Lappé M, Hein R and Landecker, H (2019) Environmental Politics of Reproduction. Annual Review of Anthropology 48(1): 133-150.

Meloni. M., Willams, S. and Martin, P. (2016) Biosocial Matters. Rethinking Sociology-Biology Relation in the 21st Century. London Wiley-Blackwell

Wijmenga, C. and Zhemakova, A. (2018) The importance of cohort studies in post-GWAS era. Nature Genetics 50: 322-328


Sahra Gibbon is an Associate Professor in Medical Anthropology at University College London. She has carried out ethnographic research on the social and cultural context of genomics, particularly cancer genetics in the UK, Cuba and Brazil and has long standing interests in examining the dynamic interface between gender, biology, genomics, public health and inequalities. She is co-editor for the forthcoming coedited collection with UCL PressCritical medical Anthropology. Perspectives in and from Latin America, as part of the UCL book series, Embodying Inequalities. She is coordinator for the MSc in Biosocial Medical Anthropology at UCL. She is the founder and coordinator for the international cross-disciplinary Biosocial Birth Cohort Research (BBCR) network funded by the Wellcome Trust for two years from Autumn 2019 to develop new interdisciplinary and theoretical approaches to examining and developing biosocial research in and with birth cohort studies.
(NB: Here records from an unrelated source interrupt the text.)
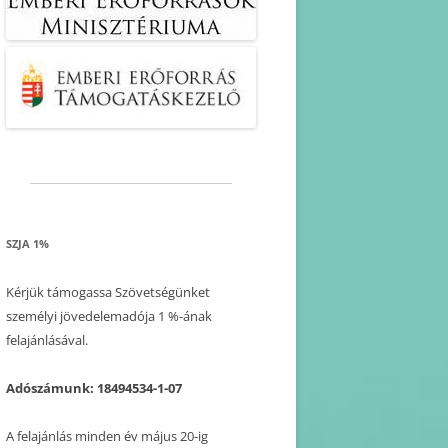
SZJA 1%
Kérjük támogassa Szövetségünket
személyi jövedelemadója 1 %-ának
felajánlásával.
Adószámunk: 18494534-1-07
A felajánlás minden év május 20-ig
Michelle Pentecost is a Lecturer in Global Health and Social Medicine at King’s College London and an honorary research affiliate of the University of Cape Town. Michelle is a physician-anthropologist by training and her research and publication record reflects her work and interest across disciplines including clinical medicine, anthropology, science and technology studies, the medical humanities and global health. She is the Director of the BA Programme in Global Health and Social Medicine at King’s. As part of the BBCR network Michelle is in the early stages of a new project that will collaborate with long-running and newly established cohort studies in South Africa.

Featured Image by Michelle Pentecost.